Das "Fürstentum Germania" ist in seinen Grundzügen einer Sekte nicht unähnlich. Eigentlich wollte ich die signifikanten Merkmale anhand dieser Checkliste analysieren und die Gemeinsamkeiten aufzeigen. Doch es kam mir schon jemand zuvor. Sein Pseudonym lautet "Ein Schelm" und er hat den folgenden, analytisch hervorragenden Beitrag als Kommentar im Geistig-Befreit-Blog hinterlassen.
Da ich finde, dass der Text auch für die Öffentlichkeit einen gewissen Mehrwert hat, wird er hier als Gastbeitrag verewigt.
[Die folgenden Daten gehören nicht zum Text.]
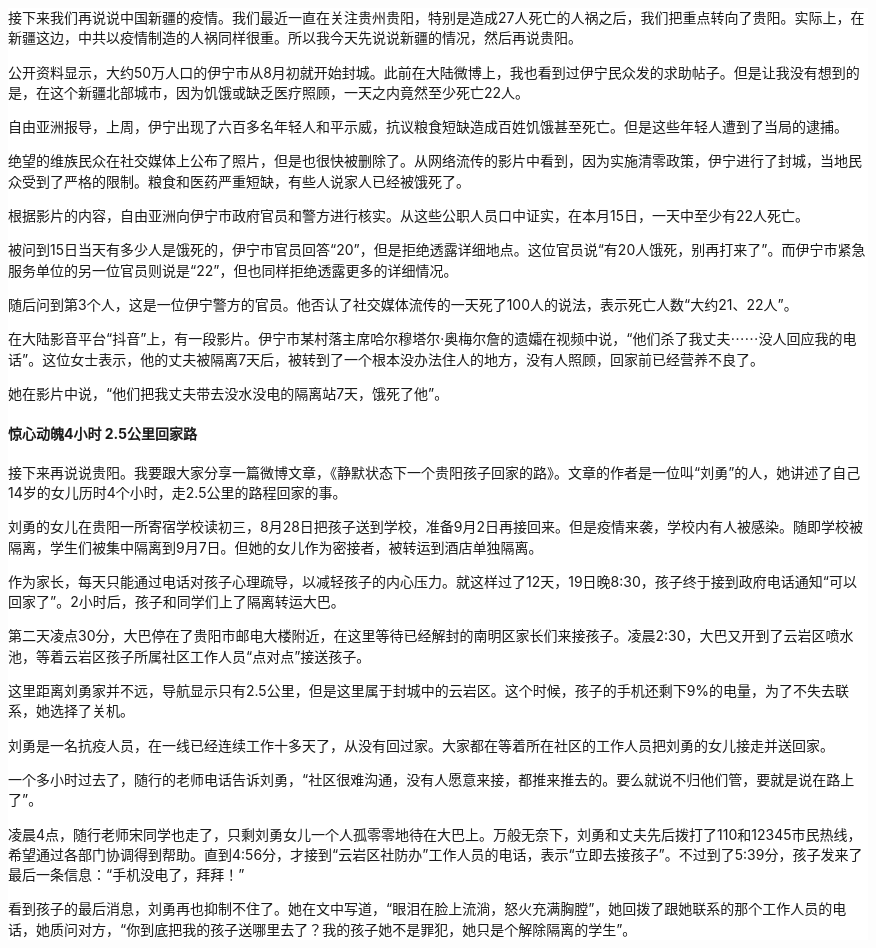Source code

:  接下来我们再说说中国新疆的疫情。我们最近一直在关注贵州贵阳，特别是造成27人死亡的人祸之后，我们把重点转向了贵阳。实际上，在新疆这边，中共以疫情制造的人祸同样很重。所以我今天先说说新疆的情况，然后再说贵阳。
</p>
<p>
 公开资料显示，大约50万人口的伊宁市从8月初就开始封城。此前在大陆微博上，我也看到过伊宁民众发的求助帖子。但是让我没有想到的是，在这个新疆北部城市，因为饥饿或缺乏医疗照顾，一天之内竟然至少死亡22人。
</p>
<p>
 自由亚洲报导，上周，伊宁出现了六百多名年轻人和平示威，抗议粮食短缺造成百姓饥饿甚至死亡。但是这些年轻人遭到了当局的逮捕。
</p>
<p>
 绝望的维族民众在社交媒体上公布了照片，但是也很快被删除了。从网络流传的影片中看到，因为实施清零政策，伊宁进行了封城，当地民众受到了严格的限制。粮食和医药严重短缺，有些人说家人已经被饿死了。
</p>
<p>
 根据影片的内容，自由亚洲向伊宁市政府官员和警方进行核实。从这些公职人员口中证实，在本月15日，一天中至少有22人死亡。
</p>
<p>
 被问到15日当天有多少人是饿死的，伊宁市官员回答“20”，但是拒绝透露详细地点。这位官员说“有20人饿死，别再打来了”。而伊宁市紧急服务单位的另一位官员则说是“22”，但也同样拒绝透露更多的详细情况。
</p>
<p>
 随后问到第3个人，这是一位伊宁警方的官员。他否认了社交媒体流传的一天死了100人的说法，表示死亡人数“大约21、22人”。
</p>
<p>
 在大陆影音平台“抖音”上，有一段影片。伊宁市某村落主席哈尔穆塔尔‧奥梅尔詹的遗孀在视频中说，“他们杀了我丈夫⋯⋯没人回应我的电话”。这位女士表示，他的丈夫被隔离7天后，被转到了一个根本没办法住人的地方，没有人照顾，回家前已经营养不良了。
</p>
<p>
 她在影片中说，“他们把我丈夫带去没水没电的隔离站7天，饿死了他”。
</p>
<h4>
 惊心动魄4小时 2.5公里回家路
</h4>
<p>
 接下来再说说贵阳。我要跟大家分享一篇微博文章，《静默状态下一个贵阳孩子回家的路》。文章的作者是一位叫“刘勇”的人，她讲述了自己14岁的女儿历时4个小时，走2.5公里的路程回家的事。
</p>
<p>
 刘勇的女儿在贵阳一所寄宿学校读初三，8月28日把孩子送到学校，准备9月2日再接回来。但是疫情来袭，学校内有人被感染。随即学校被隔离，学生们被集中隔离到9月7日。但她的女儿作为密接者，被转运到酒店单独隔离。
</p>
<p>
 作为家长，每天只能通过电话对孩子心理疏导，以减轻孩子的内心压力。就这样过了12天，19日晚8:30，孩子终于接到政府电话通知“可以回家了”。2小时后，孩子和同学们上了隔离转运大巴。
</p>
<p>
 第二天凌点30分，大巴停在了贵阳市邮电大楼附近，在这里等待已经解封的南明区家长们来接孩子。凌晨2:30，大巴又开到了云岩区喷水池，等着云岩区孩子所属社区工作人员“点对点”接送孩子。
</p>
<p>
 这里距离刘勇家并不远，导航显示只有2.5公里，但是这里属于封城中的云岩区。这个时候，孩子的手机还剩下9%的电量，为了不失去联系，她选择了关机。
</p>
<p>
 刘勇是一名抗疫人员，在一线已经连续工作十多天了，从没有回过家。大家都在等着所在社区的工作人员把刘勇的女儿接走并送回家。
</p>
<p>
 一个多小时过去了，随行的老师电话告诉刘勇，“社区很难沟通，没有人愿意来接，都推来推去的。要么就说不归他们管，要就是说在路上了”。
</p>
<p>
 凌晨4点，随行老师宋同学也走了，只剩刘勇女儿一个人孤零零地待在大巴上。万般无奈下，刘勇和丈夫先后拨打了110和12345市民热线，希望通过各部门协调得到帮助。直到4:56分，才接到“云岩区社防办”工作人员的电话，表示“立即去接孩子”。不过到了5:39分，孩子发来了最后一条信息：“手机没电了，拜拜！”
</p>
<p>
 看到孩子的最后消息，刘勇再也抑制不住了。她在文中写道，“眼泪在脸上流淌，怒火充满胸膛”，她回拨了跟她联系的那个工作人员的电话，她质问对方，“你到底把我的孩子送哪里去了？我的孩子她不是罪犯，她只是个解除隔离的学生”。
</p>
<p>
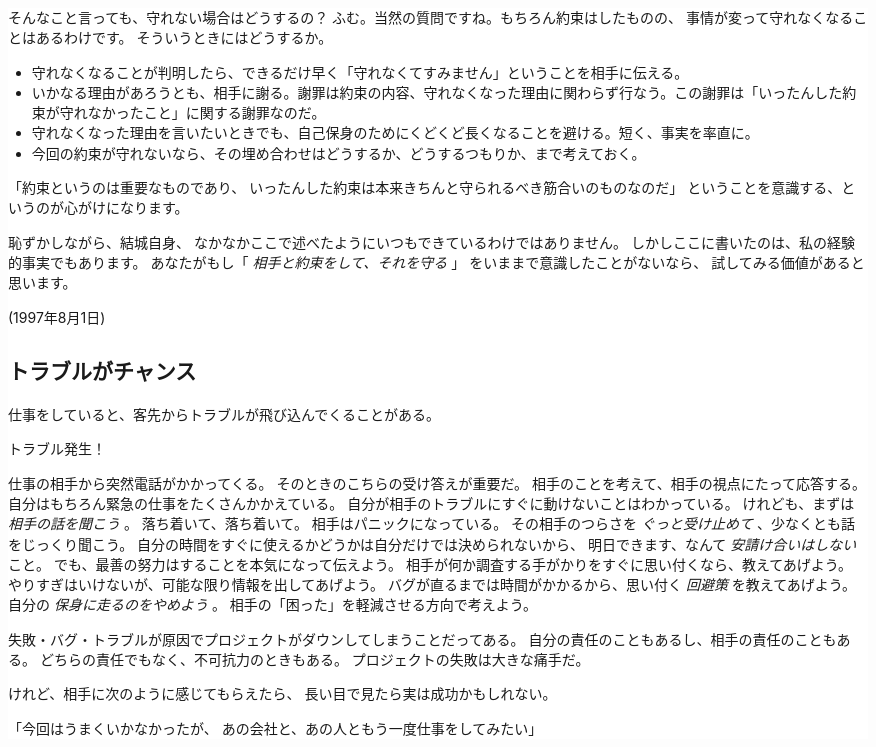 そんなこと言っても、守れない場合はどうするの？
ふむ。当然の質問ですね。もちろん約束はしたものの、
事情が変って守れなくなることはあるわけです。
そういうときにはどうするか。

-   守れなくなることが判明したら、できるだけ早く「守れなくてすみません」ということを相手に伝える。
-   いかなる理由があろうとも、相手に謝る。謝罪は約束の内容、守れなくなった理由に関わらず行なう。この謝罪は「いったんした約束が守れなかったこと」に関する謝罪なのだ。
-   守れなくなった理由を言いたいときでも、自己保身のためにくどくど長くなることを避ける。短く、事実を率直に。
-   今回の約束が守れないなら、その埋め合わせはどうするか、どうするつもりか、まで考えておく。

「約束というのは重要なものであり、
いったんした約束は本来きちんと守られるべき筋合いのものなのだ」
ということを意識する、というのが心がけになります。

恥ずかしながら、結城自身、
なかなかここで述べたようにいつもできているわけではありません。
しかしここに書いたのは、私の経験的事実でもあります。 あなたがもし「
*相手と約束をして、それを守る* 」 をいままで意識したことがないなら、
試してみる価値があると思います。

(1997年8月1日)

トラブルがチャンス
------------------

仕事をしていると、客先からトラブルが飛び込んでくることがある。

トラブル発生！

仕事の相手から突然電話がかかってくる。
そのときのこちらの受け答えが重要だ。
相手のことを考えて、相手の視点にたって応答する。
自分はもちろん緊急の仕事をたくさんかかえている。
自分が相手のトラブルにすぐに動けないことはわかっている。
けれども、まずは *相手の話を聞こう* 。 落ち着いて、落ち着いて。
相手はパニックになっている。 その相手のつらさを *ぐっと受け止めて*
、少なくとも話をじっくり聞こう。
自分の時間をすぐに使えるかどうかは自分だけでは決められないから、
明日できます、なんて *安請け合いはしない* こと。
でも、最善の努力はすることを本気になって伝えよう。
相手が何か調査する手がかりをすぐに思い付くなら、教えてあげよう。
やりすぎはいけないが、可能な限り情報を出してあげよう。
バグが直るまでは時間がかかるから、思い付く *回避策* を教えてあげよう。
自分の *保身に走るのをやめよう* 。
相手の「困った」を軽減させる方向で考えよう。

失敗・バグ・トラブルが原因でプロジェクトがダウンしてしまうことだってある。
自分の責任のこともあるし、相手の責任のこともある。
どちらの責任でもなく、不可抗力のときもある。
プロジェクトの失敗は大きな痛手だ。

けれど、相手に次のように感じてもらえたら、
長い目で見たら実は成功かもしれない。

「今回はうまくいかなかったが、
あの会社と、あの人ともう一度仕事をしてみたい」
Sicherlich sektenähnlich ist wie man mit kritischen Gegenmeinungen umgeht.
"Gib keine Energie rein!"
"Lasst Euch von der Angst derjenigen nicht anstecken, die Veränderung fürchten!"
usw.
Das hat eine andere Qualität als der "Lohnschreiber"- oder Systemling-Vorwurf. Das Gegenargument wird heute abgelehnt weil es ein Gegenargument ist, nicht weil es aus einer bestimmten Richtung kommt. Das Weltbild soll komplett vor Kritik beschützt werden, denn nur die kritiklose Athmosphäre hält die Energien soweit konzentriert, dass man erfolgreich sein kann. Auf diesem Level liegt wohl auch das eigenartige Desinteresse der Germanier an der eigentlichen Begründung ihres "Staates" - den meisten scheint es egal zu sein, wie das mit dem "Kirchenstaat" und dem "Lehnswesen" überhaupt zusammenhängt.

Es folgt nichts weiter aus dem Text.